Pickup Creators

2019.10.27

自分を見つめ、他者とつながれる写真の力を信じて

写交場 MEMORI 田村 広司

「実は」を掬い取り、自分を発見する場に

 

クリエイターの方々が集まる神戸・北野の「KITANOMAD」1階で1年前から「写交場 MEMORI」を運営してます。今やっていることの一つは写真教室。故郷の奈良で13年続けてきた教室を神戸でも開いています。みなさん最初は、「撮りたいものが何もなくて」から始まるのですが、問いかけをしていくと、「大切な人と死別して」とか、「将来のことが不安で」とか「実は」っていう話が出てくるんです。そして作品を撮影しながら自分自身を発見していくみたいなことをやってます。

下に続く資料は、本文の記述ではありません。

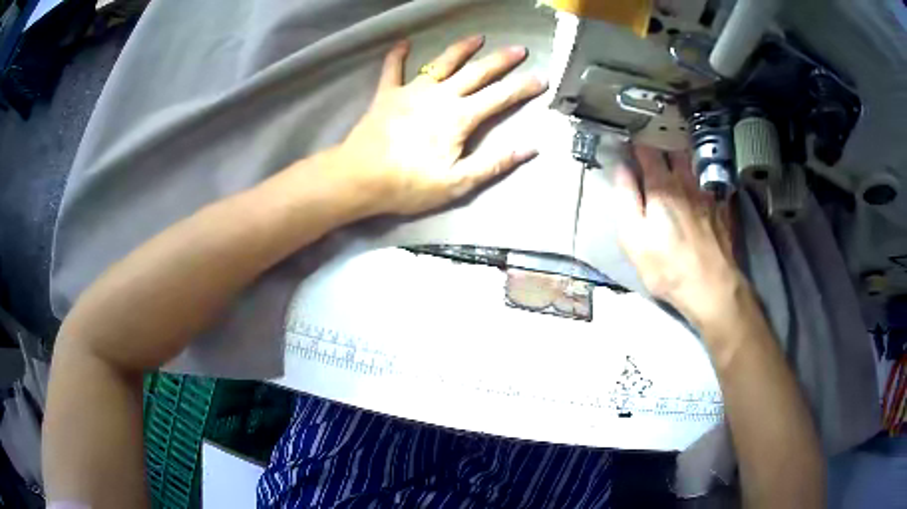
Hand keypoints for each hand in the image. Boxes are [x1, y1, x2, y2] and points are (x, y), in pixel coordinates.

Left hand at [332, 36, 546, 215]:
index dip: (523, 88)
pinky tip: (403, 43)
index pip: (500, 97)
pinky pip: (392, 69)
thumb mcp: (457, 183)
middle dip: (500, 60)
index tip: (542, 78)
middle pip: (476, 73)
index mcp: (460, 117)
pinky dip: (397, 55)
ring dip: (461, 48)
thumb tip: (531, 147)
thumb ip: (494, 163)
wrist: (360, 177)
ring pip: (442, 63)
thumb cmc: (409, 184)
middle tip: (519, 49)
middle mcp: (440, 96)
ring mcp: (412, 91)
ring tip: (478, 37)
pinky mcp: (387, 94)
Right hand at [611, 145, 744, 327]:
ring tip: (676, 158)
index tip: (629, 141)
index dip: (636, 144)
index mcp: (661, 186)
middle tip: (653, 146)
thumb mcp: (633, 238)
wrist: (711, 287)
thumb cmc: (666, 266)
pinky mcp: (722, 207)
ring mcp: (707, 193)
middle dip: (661, 145)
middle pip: (673, 150)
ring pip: (694, 162)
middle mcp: (686, 182)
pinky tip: (701, 180)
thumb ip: (626, 198)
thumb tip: (621, 168)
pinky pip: (711, 180)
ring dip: (683, 156)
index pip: (646, 152)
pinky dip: (703, 174)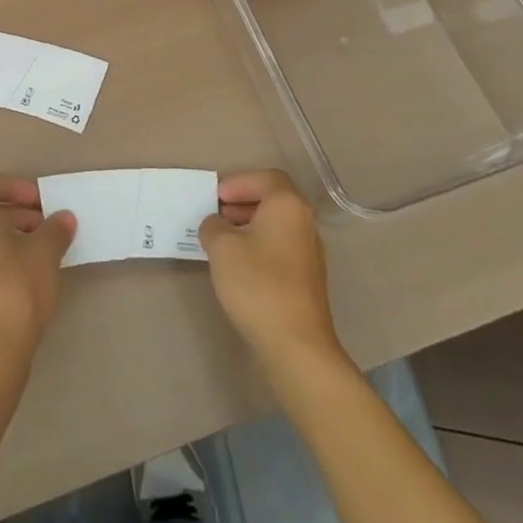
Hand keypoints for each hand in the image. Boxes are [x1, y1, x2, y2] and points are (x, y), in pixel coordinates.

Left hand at [0, 172, 76, 361]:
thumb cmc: (16, 285)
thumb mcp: (45, 251)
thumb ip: (55, 229)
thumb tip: (64, 218)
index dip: (19, 188)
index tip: (43, 204)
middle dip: (18, 212)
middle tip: (47, 226)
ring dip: (11, 233)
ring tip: (42, 249)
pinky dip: (0, 252)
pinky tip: (26, 270)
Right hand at [199, 169, 341, 372]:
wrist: (295, 344)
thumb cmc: (257, 283)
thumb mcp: (221, 247)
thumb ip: (213, 226)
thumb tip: (216, 224)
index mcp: (287, 205)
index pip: (266, 177)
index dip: (238, 182)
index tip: (215, 197)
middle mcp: (304, 223)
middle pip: (273, 200)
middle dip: (242, 202)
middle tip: (215, 214)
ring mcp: (309, 253)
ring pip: (276, 225)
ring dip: (249, 225)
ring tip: (221, 241)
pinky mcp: (307, 279)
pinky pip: (280, 248)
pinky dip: (259, 246)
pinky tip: (239, 266)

1年間のコースで毎年最後に卒展を開いているのですが、去年は廃校の教室を自分たちで展示会場にしつらえて文化祭のようにわいわいと発表し、最後はマイムマイムを踊って盛り上がりました。青春の思い出作りができればと思ってます。

毎月1回「スナックピンぼけ」という交流サロンも開いています。月に1回、自分の撮った写真を気軽に持ち寄っていろんなことを話せる場にしてます。

写真だからこそできることの媒介役として

 

いまや多くの人がスマートフォンを持つ時代になり、写真は誰でも始められる間口の広い趣味になってます。子ども向けの写真教室も開いているんですけど、子どもって大人のようにかっこよく見られたいという承認欲求なんて全くなくて、対象へのまっすぐな好奇心だけで写真を撮っちゃう。

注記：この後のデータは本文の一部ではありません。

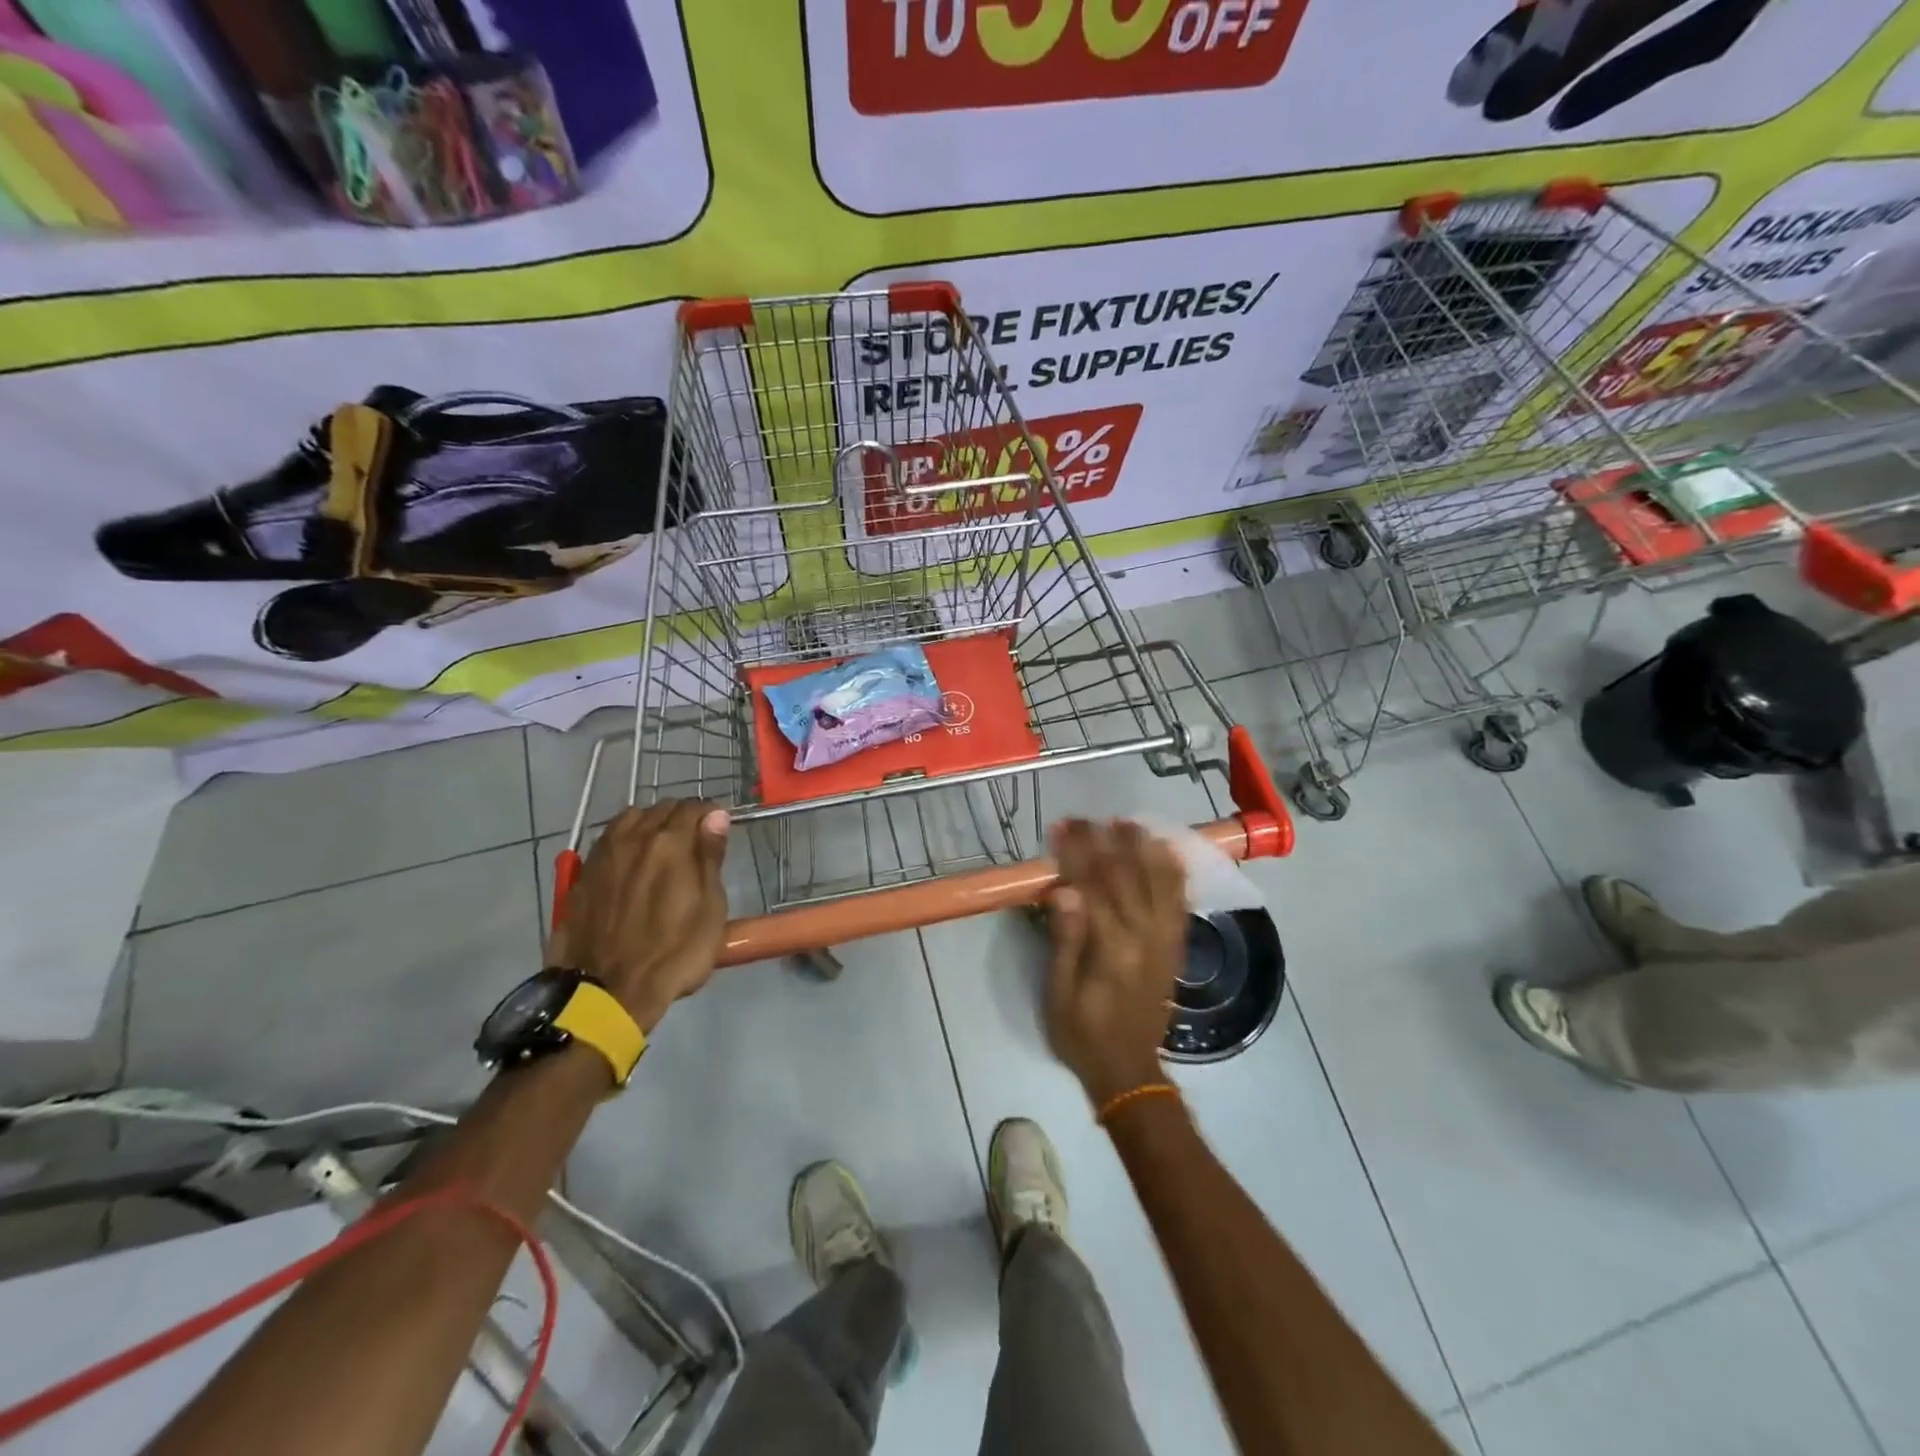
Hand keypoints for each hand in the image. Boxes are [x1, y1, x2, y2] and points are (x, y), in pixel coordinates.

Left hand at [548, 801, 730, 1030]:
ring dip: (650, 824)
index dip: (711, 815)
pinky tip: (631, 861)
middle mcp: (634, 838)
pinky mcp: (582, 875)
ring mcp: (603, 855)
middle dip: (682, 817)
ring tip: (661, 846)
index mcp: (670, 843)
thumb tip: (715, 816)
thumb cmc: (674, 953)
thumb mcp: (710, 909)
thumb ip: (710, 857)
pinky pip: (608, 841)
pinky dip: (625, 840)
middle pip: (661, 809)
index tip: (719, 829)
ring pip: (630, 819)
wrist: (607, 992)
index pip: (694, 808)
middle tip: (695, 840)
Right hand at [1044, 819, 1187, 1106]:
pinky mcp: (1175, 946)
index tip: (1061, 828)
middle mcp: (1143, 935)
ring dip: (1143, 848)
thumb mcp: (1057, 993)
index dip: (1076, 852)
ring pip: (1158, 882)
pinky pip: (1179, 901)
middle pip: (1124, 875)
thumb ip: (1064, 940)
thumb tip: (1064, 890)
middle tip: (1085, 818)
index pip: (1092, 884)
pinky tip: (1166, 852)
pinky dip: (1174, 873)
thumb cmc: (1081, 1032)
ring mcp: (1164, 939)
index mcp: (1110, 946)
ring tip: (1127, 823)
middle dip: (1104, 841)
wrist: (1128, 1070)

当時小学校3年生だったりょうへい君の撮った写真は温度やにおいが伝わってくる衝撃的な作品で、写真集にしようと言ったらりゅうへい君はすぐに「死骸とうんこと色と水」っていうタイトルを自分で思いついて。もうすごいでしょ。

個展「死骸とうんこと色と水」

 

写真ってうそつけないんです。うその気持ちで撮っていてもすぐにばれる。カメラを通すことで、物事、出来事を客観視できたり、俯瞰できたり、そして写真によって多くの人とつながれる。そんな写真の力を信じて、写真コミュニケーターと名乗ってます。

神戸からやりたいことを広げていく

 

僕自身も写真に救われてきました。東京の写真学校を卒業した後、モデルの写真を撮るスタジオでの下働きで、激務に疲れ果てしばらく写真から離れた時期があったんです。そして故郷の奈良に戻ってカフェを併設した写真スタジオを始めました。そこで主婦5人組から写真を教えてほしいと言われ写真教室が始まりました。そうやって自分を取り戻していくことができたんです。

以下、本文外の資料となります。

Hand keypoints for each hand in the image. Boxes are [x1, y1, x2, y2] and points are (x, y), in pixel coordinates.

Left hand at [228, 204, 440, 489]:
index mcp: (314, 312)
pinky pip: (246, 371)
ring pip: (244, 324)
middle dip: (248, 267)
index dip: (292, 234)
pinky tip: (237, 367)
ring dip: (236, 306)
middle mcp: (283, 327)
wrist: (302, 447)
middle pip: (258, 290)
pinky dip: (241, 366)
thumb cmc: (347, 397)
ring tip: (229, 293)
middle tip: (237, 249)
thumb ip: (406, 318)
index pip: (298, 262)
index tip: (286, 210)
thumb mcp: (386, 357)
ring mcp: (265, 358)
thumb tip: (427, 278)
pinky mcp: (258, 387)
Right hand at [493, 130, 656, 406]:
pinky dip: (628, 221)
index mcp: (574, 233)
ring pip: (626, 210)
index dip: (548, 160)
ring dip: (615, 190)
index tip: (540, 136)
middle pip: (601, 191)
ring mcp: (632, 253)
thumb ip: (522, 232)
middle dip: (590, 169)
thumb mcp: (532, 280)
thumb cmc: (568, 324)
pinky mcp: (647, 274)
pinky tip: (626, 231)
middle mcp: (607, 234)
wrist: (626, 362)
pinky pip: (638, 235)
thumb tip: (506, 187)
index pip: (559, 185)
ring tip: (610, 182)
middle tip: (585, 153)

縁あって神戸にスタジオを設けることになって今は奈良と神戸を往復する生活をしてます。スタジオは自分がたくさん撮るビジネスモデルを考えていたのですが、僕が撮るより、親御さんが子どもを撮影するような場にできたらと思うようになり、写真スタジオのあり方も再定義できたらと考えてます。

写真教室を来年は岡山、京都で、いずれは沖縄や東京でも開きたいんです。神戸って新幹線も空港もあってどこに行くのも便利。神戸を拠点にしながら、やりたいことを広げていければいいなって思ってます。